AUSTIN, TX-After weathering the recession relatively well, compared to its single-family counterpart, the national apartment construction levels have spiraled downward over the course of this year. No doubt, the rising vacancy level and the tighter financing climate have played a large role in halting new development. And with conditions expected to continue for some time, permitting activity and new construction will likely remain low through at least 2010, if not longer.

As a result, contends Richard Moody, chief economist and director of research for Forward Capital LLC, new apartment deliveries will remain low into 2012 and beyond. If this scenario plays out, it’s not necessarily bad news for multifamily players, since an improved economy, job growth and demographic shifts will converge to increase the demand for rental housing.

Whereas single-family construction permits, starts and completions peaked in 2005 and 2006 and then trailed-off, apartment developers remained relatively restrained between 1998 and 2008. During this timeframe, slightly more than 300,000 multifamily units were delivered to the market on an annual basis. Permits and starts were on par with that figure. Yet while development remained stable, most of that product consisted of for-sale condominium units, and rental product accounted for a lower share than usual.

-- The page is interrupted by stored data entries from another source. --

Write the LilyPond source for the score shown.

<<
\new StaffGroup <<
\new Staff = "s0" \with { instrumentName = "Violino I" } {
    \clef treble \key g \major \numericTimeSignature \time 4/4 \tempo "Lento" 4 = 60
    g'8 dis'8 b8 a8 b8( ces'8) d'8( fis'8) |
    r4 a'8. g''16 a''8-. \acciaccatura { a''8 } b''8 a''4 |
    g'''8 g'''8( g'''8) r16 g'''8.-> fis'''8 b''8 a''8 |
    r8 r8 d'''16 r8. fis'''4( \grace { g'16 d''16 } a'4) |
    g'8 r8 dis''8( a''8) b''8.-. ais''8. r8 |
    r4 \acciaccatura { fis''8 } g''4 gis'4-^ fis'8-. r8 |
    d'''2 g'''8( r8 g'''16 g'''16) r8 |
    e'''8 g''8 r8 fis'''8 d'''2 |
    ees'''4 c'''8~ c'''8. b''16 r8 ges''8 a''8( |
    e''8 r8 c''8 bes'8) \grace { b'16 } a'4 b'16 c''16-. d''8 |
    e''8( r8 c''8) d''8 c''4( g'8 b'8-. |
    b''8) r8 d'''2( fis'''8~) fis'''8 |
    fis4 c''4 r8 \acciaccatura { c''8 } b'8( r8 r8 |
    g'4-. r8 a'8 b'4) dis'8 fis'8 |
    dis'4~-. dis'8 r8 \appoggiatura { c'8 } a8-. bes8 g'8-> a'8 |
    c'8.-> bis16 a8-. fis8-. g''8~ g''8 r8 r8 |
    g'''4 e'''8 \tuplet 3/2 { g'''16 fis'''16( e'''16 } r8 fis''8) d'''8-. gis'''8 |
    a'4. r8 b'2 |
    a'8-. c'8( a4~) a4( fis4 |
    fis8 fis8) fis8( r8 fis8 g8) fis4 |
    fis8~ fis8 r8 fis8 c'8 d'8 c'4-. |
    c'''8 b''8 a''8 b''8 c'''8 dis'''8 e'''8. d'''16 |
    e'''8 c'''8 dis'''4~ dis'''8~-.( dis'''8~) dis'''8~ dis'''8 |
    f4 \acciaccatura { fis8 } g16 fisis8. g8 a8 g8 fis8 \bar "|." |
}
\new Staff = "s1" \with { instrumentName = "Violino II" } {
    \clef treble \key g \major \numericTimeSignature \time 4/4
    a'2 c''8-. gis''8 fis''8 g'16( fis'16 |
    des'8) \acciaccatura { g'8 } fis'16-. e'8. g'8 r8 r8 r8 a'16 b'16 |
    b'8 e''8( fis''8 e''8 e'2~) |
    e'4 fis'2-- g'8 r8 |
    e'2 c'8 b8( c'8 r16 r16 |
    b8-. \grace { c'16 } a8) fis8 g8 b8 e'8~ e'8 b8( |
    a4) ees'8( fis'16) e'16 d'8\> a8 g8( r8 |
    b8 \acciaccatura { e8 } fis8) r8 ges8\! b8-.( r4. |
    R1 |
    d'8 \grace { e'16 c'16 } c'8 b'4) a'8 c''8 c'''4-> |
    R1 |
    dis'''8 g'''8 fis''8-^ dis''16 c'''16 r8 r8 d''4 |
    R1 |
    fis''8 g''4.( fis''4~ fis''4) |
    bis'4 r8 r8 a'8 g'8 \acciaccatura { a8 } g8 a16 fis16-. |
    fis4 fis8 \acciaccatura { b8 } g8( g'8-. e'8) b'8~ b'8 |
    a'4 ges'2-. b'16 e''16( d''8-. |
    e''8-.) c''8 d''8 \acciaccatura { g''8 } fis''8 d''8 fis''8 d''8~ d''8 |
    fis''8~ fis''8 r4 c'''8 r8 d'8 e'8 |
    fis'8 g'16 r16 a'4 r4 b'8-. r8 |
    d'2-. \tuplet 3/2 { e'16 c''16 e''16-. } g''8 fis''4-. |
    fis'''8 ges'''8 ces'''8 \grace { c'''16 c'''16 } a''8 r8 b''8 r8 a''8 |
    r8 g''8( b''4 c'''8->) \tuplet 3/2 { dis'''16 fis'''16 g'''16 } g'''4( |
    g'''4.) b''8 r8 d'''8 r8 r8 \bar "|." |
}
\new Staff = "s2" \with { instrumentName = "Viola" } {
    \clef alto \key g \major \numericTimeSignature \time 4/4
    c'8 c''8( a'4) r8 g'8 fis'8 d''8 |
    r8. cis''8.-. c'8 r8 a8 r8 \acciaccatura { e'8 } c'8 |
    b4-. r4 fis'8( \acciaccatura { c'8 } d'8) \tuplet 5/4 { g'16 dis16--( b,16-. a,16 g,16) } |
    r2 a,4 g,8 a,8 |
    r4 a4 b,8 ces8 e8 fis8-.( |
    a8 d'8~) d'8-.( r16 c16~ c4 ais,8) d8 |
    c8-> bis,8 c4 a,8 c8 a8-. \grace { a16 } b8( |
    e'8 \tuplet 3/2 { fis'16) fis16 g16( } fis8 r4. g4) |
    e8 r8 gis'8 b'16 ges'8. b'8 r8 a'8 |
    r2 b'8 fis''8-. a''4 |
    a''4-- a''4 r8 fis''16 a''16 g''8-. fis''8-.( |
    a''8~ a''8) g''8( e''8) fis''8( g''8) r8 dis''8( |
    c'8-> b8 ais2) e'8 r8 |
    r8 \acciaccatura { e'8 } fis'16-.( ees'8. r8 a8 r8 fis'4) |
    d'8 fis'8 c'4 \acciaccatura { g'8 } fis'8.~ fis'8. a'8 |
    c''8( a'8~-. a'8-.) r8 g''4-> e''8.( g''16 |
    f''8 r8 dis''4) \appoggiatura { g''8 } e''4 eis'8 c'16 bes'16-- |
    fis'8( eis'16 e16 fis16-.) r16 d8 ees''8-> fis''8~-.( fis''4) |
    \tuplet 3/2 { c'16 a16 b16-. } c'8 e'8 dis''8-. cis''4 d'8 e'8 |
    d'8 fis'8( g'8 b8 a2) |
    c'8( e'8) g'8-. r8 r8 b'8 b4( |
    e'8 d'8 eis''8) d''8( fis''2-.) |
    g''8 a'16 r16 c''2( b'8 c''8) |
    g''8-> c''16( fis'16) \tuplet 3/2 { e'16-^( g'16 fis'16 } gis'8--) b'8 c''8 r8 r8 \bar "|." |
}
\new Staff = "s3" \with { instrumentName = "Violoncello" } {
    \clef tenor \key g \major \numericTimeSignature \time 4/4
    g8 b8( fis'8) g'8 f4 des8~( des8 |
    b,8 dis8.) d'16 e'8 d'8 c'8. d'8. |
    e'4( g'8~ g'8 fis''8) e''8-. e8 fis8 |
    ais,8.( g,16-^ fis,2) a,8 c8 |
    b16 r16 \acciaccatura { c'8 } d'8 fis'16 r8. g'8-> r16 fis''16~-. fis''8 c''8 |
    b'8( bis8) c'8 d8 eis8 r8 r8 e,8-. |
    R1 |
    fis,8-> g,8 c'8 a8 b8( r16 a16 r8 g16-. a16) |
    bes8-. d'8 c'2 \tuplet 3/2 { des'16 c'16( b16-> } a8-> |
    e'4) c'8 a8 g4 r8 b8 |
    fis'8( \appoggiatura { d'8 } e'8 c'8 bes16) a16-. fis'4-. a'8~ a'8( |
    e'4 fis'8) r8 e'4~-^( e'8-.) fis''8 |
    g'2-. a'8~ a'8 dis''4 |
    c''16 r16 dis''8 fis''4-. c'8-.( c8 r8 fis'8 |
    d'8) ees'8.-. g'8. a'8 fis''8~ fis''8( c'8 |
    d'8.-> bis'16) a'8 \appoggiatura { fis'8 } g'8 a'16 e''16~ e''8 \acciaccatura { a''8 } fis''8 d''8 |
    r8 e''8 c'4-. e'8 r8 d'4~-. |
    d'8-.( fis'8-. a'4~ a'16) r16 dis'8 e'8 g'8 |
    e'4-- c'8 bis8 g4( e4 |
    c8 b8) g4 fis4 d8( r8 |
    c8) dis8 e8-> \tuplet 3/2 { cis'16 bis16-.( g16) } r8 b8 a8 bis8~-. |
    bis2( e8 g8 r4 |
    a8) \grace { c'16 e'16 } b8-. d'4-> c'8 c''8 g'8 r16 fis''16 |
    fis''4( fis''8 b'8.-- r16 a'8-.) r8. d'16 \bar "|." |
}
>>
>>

The condo crash ended this trend, and the balance shifted to give the rental component more weight. By year-end 2008, the overall number of multifamily units planned or underway had declined significantly, and continued through 2009.

Indeed, just 109,000 multifamily permits–for structures with five units or more–were issued in June, according to the most recent data from the US Census Bureau and US Department of Housing and Urban Development. That’s a 16% increase over May’s tally of 94,000 units–a record low in terms of permits–and a nearly 80% decrease over June 2008. Meanwhile, 101,000 units were started in June, down nearly 74.8% from the prior 12 months. That’s after developers started 143,000 units in May, and just 80,000 units in April–the lowest figure for starts since the government began tracking this activity in 1959. The shift was less drastic for completions. Some 271,000 units were delivered to the market last month, down 14.2% from May 2009, but nearly on par–up 1.1%–with completions in June 2008.

Whether these trends will continue remains to be seen. Moody notes that during the downturns in the mid-1970s and early 1980s, activity declined similarly but picked up quickly once recovery hit. However, in the most recent slowdown of the 1990s, he says, “The slowdown in multifamily construction persisted for roughly two years before giving way to a moderate, and prolonged, rebound.”

If construction levels remain low for a longer period, as expected, Moody says, “the result could be considerably tighter conditions in the rental apartment market between 2012 and 2015 than may be imaginable given today’s economic and housing market headlines.” For current owners of apartment properties, patience will pay off, and for investors with capital, now may be the time to snap up multifamily assets at attractive prices.